§ 6. Mr. Neubert
asked the Secretary of State for Energy how many extra tons of coal have been produced in the last year as a result of colliery incentive agreements, and whether he is satisfied with present levels of output.
§ Mr. John Moore
The conditions under which coal is mined are constantly changing and precise comparison of output with what it might have been without the incentive schemes is impossible. Since their introduction, however, the earlier trend of declining productivity and output has been reversed. Nevertheless, the board and the unions are far from satisfied with the present output, and I very much welcome the joint efforts that they are making to improve it.
§ Mr. Neubert
Do not the generally disappointing results underline how unwise it would be to impose a tax on gas, since that would strengthen the miners' monopoly on the production of coal at a time when production and productivity in the industry appear to be sagging, at increasing cost to the consumer?
§ Mr. Moore
The gas industry is under review. I hope that hon. Members on both sides of the House will look more closely at productivity. Those who have more experience than I of the mining industry will be aware that the matter is more complex than the surface figures of output per manshift illustrate. I draw attention to the face output as opposed 11 to the elsewhere below ground output.
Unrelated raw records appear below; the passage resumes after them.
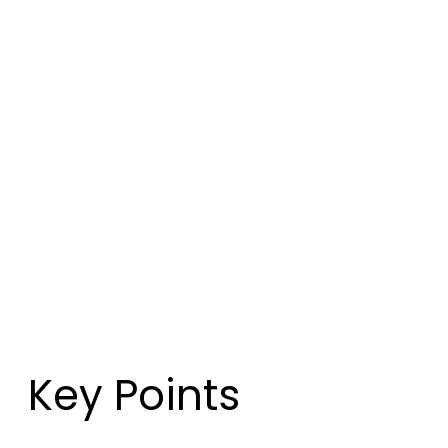
Key Points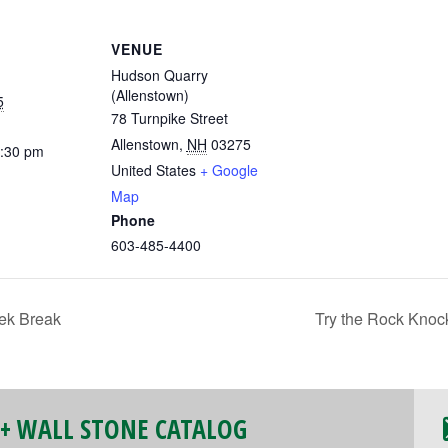
VENUE
Hudson Quarry
(Allenstown)
5
78 Turnpike Street
Allenstown
,
NH
03275
2:30 pm
United States
+ Google
Map
Phone
603-485-4400
ek Break
Try the Rock Knoc
 + WALL STONE CATALOG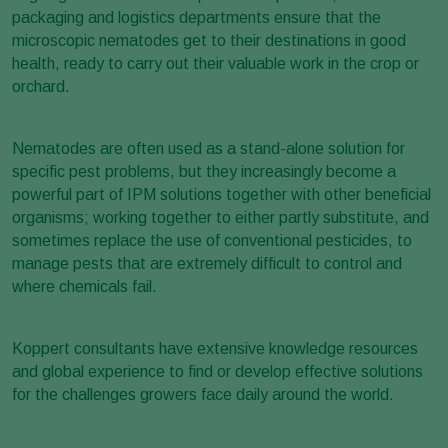
packaging and logistics departments ensure that the
microscopic nematodes get to their destinations in good
health, ready to carry out their valuable work in the crop or
orchard.
Nematodes are often used as a stand-alone solution for
specific pest problems, but they increasingly become a
powerful part of IPM solutions together with other beneficial
organisms; working together to either partly substitute, and
sometimes replace the use of conventional pesticides, to
manage pests that are extremely difficult to control and
where chemicals fail.
Koppert consultants have extensive knowledge resources
and global experience to find or develop effective solutions
for the challenges growers face daily around the world.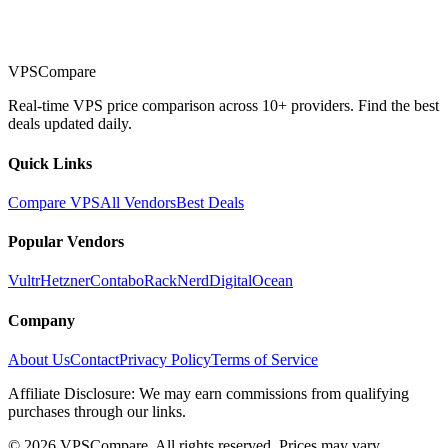
VPSCompare
Real-time VPS price comparison across 10+ providers. Find the best
deals updated daily.
Quick Links
Compare VPS
All Vendors
Best Deals
Popular Vendors
Vultr
Hetzner
Contabo
RackNerd
DigitalOcean
Company
About Us
Contact
Privacy Policy
Terms of Service
Affiliate Disclosure: We may earn commissions from qualifying
purchases through our links.
©
2026
VPSCompare. All rights reserved. Prices may vary.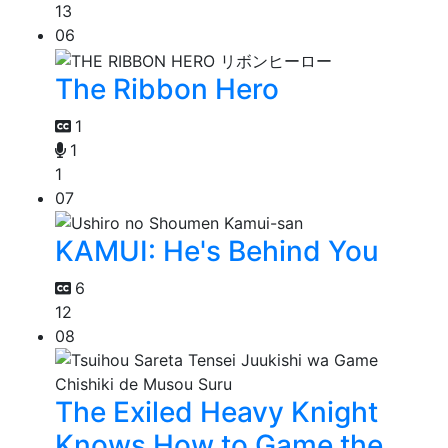
13
06
The Ribbon Hero
1
1
1
07
KAMUI: He's Behind You
6
12
08
The Exiled Heavy Knight
Knows How to Game the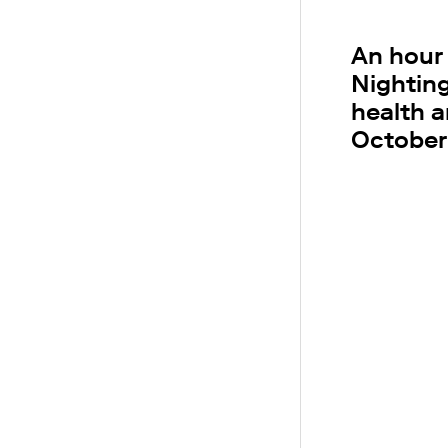
An hour
Nightin
health a
October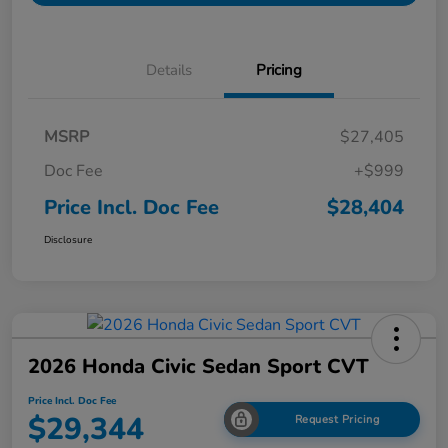
Details
Pricing
MSRP
$27,405
Doc Fee
+$999
Price Incl. Doc Fee
$28,404
Disclosure
2026 Honda Civic Sedan Sport CVT
Price Incl. Doc Fee
$29,344
Request Pricing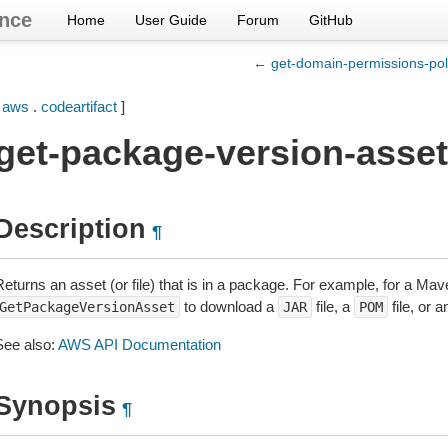
nce
Home
User Guide
Forum
GitHub
← get-domain-permissions-pol
[
aws
.
codeartifact
]
get-package-version-asset
Description
¶
Returns an asset (or file) that is in a package. For example, for a M
to download a
file, a
file, or 
GetPackageVersionAsset
JAR
POM
See also:
AWS API Documentation
Synopsis
¶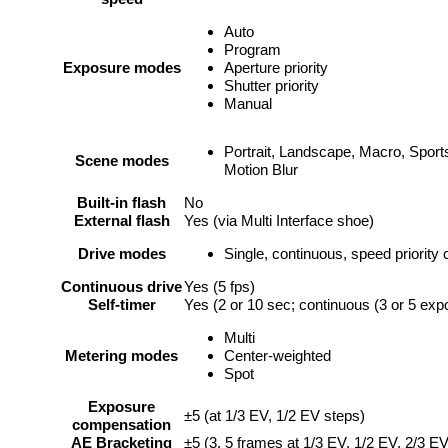
Auto
Program
Exposure modes
Aperture priority
Shutter priority
Manual
Portrait, Landscape, Macro, Sports
Scene modes
Motion Blur
Built-in flash
No
External flash
Yes (via Multi Interface shoe)
Drive modes
Single, continuous, speed priority
Continuous drive
Yes (5 fps)
Self-timer
Yes (2 or 10 sec; continuous (3 or 5 exp
Multi
Metering modes
Center-weighted
Spot
Exposure
±5 (at 1/3 EV, 1/2 EV steps)
compensation
AE Bracketing
±5 (3, 5 frames at 1/3 EV, 1/2 EV, 2/3 E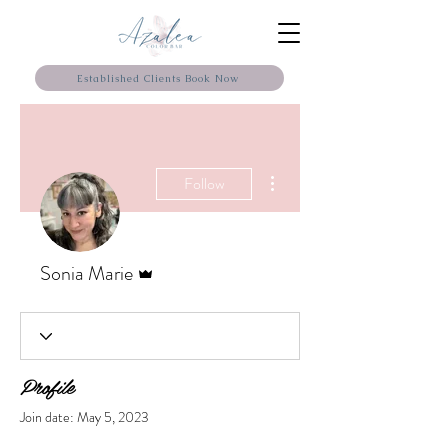
Established Clients Book Now
More actions
Follow
Admin
Sonia Marie
Profile
Join date: May 5, 2023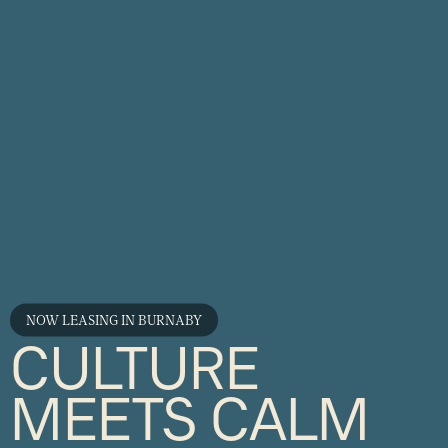
NOW LEASING IN BURNABY
CULTURE
MEETS CALM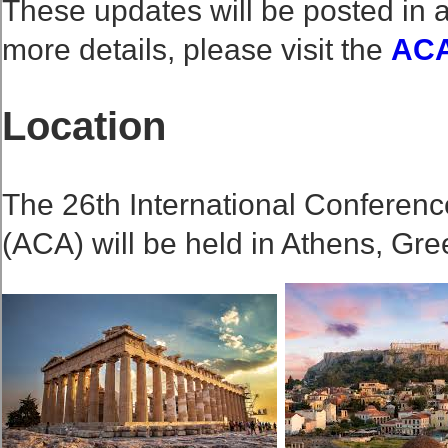
These updates will be posted in a
more details, please visit the
ACA
Location
The 26th International Conferenc
(ACA) will be held in Athens, Gre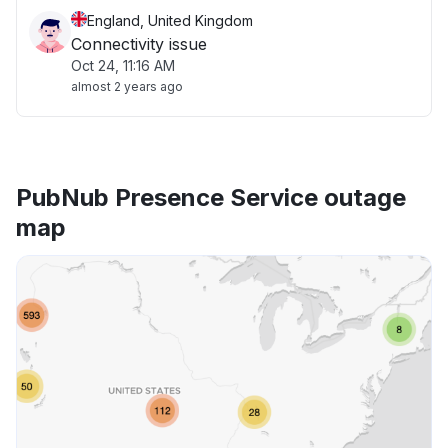
England, United Kingdom
Connectivity issue
Oct 24, 11:16 AM
almost 2 years ago
PubNub Presence Service outage
map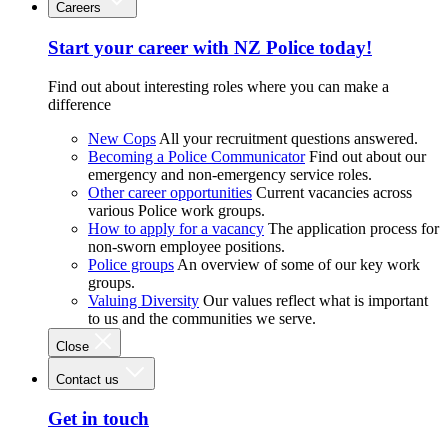
Careers
Start your career with NZ Police today!
Find out about interesting roles where you can make a
difference
New Cops
All your recruitment questions answered.
Becoming a Police Communicator
Find out about our
emergency and non-emergency service roles.
Other career opportunities
Current vacancies across
various Police work groups.
How to apply for a vacancy
The application process for
non-sworn employee positions.
Police groups
An overview of some of our key work
groups.
Valuing Diversity
Our values reflect what is important
to us and the communities we serve.
Close
Contact us
Get in touch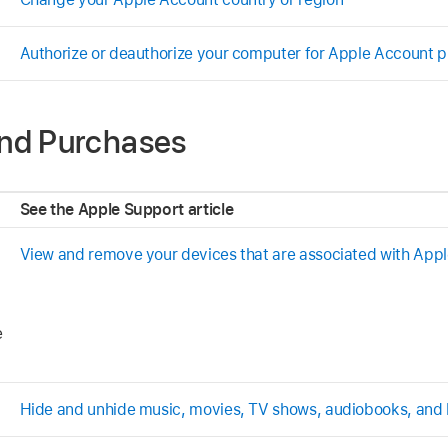
Authorize or deauthorize your computer for Apple Account 
nd Purchases
See the Apple Support article
View and remove your devices that are associated with App
e
Hide and unhide music, movies, TV shows, audiobooks, and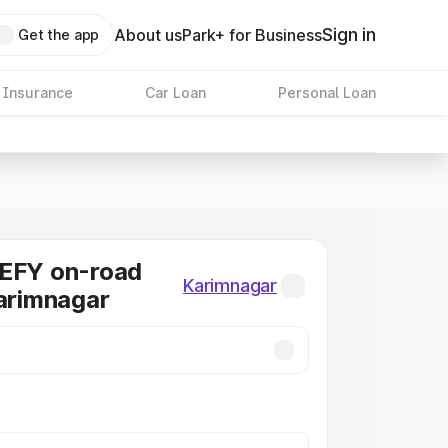
Sign in
About us
Park+ for Business
Get the app
 Insurance
Car Loan
Personal Loan
DEFY on-road
Karimnagar
Karimnagar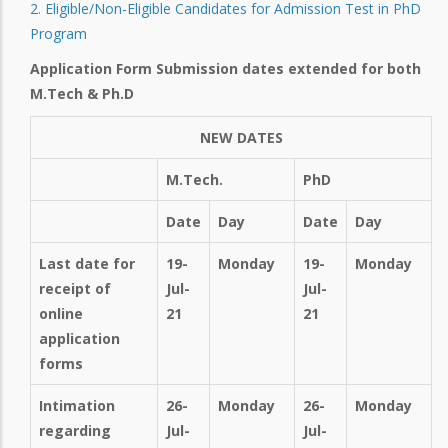
2. Eligible/Non-Eligible Candidates for Admission Test in PhD
Program
Application Form Submission dates extended for both
M.Tech & Ph.D
NEW DATES
M.Tech.
PhD
Date
Day
Date
Day
Last date for
19-
Monday
19-
Monday
receipt of
Jul-
Jul-
online
21
21
application
forms
Intimation
26-
Monday
26-
Monday
regarding
Jul-
Jul-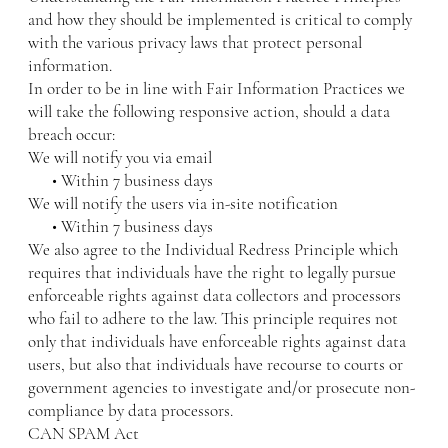
and how they should be implemented is critical to comply
with the various privacy laws that protect personal
information.
In order to be in line with Fair Information Practices we
will take the following responsive action, should a data
breach occur:
We will notify you via email
• Within 7 business days
We will notify the users via in-site notification
• Within 7 business days
We also agree to the Individual Redress Principle which
requires that individuals have the right to legally pursue
enforceable rights against data collectors and processors
who fail to adhere to the law. This principle requires not
only that individuals have enforceable rights against data
users, but also that individuals have recourse to courts or
government agencies to investigate and/or prosecute non-
compliance by data processors.
CAN SPAM Act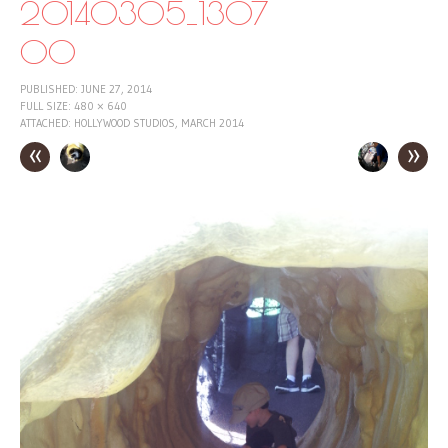
20140305_1307
00
PUBLISHED:
JUNE 27, 2014
FULL SIZE:
480 × 640
ATTACHED:
HOLLYWOOD STUDIOS, MARCH 2014
«
»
This reveals a different picture, especially as there has been a more than 10 per cent. increase in face output.
§ Mr. Woodall
Is the Minister aware that there is a severe shortage of trained face workers in nearly all coalfields? Does he agree that, when the average earnings of a face worker are only £109 a week, the shortage is not likely to be filled by volunteers? What are the Government planning to do about it?
§ Mr. Moore
In the brief time that I have held this office and from the visits that I have made to coalfields and training schemes, I have been heartened to see the large numbers of qualified young men of high standard applying for jobs in the industry. But I should be happy to pursue this, given details.
§ Mr. Stokes
How can increases in miners' pay be justified when there is so little increase in productivity? Will those increases not result in higher unemployment?
§ Mr. Moore
With respect, I must remind my hon. Friend that the industry has a pattern of long-term investment decline. Turning out of that decline and the long decline in productivity was a hard task for the industry. Neither the NUM nor the NCB is suggesting that there is cause for satisfaction in the present figures, but there seems to be more cause for hope when we concentrate on the real figures rather than on the surface figures.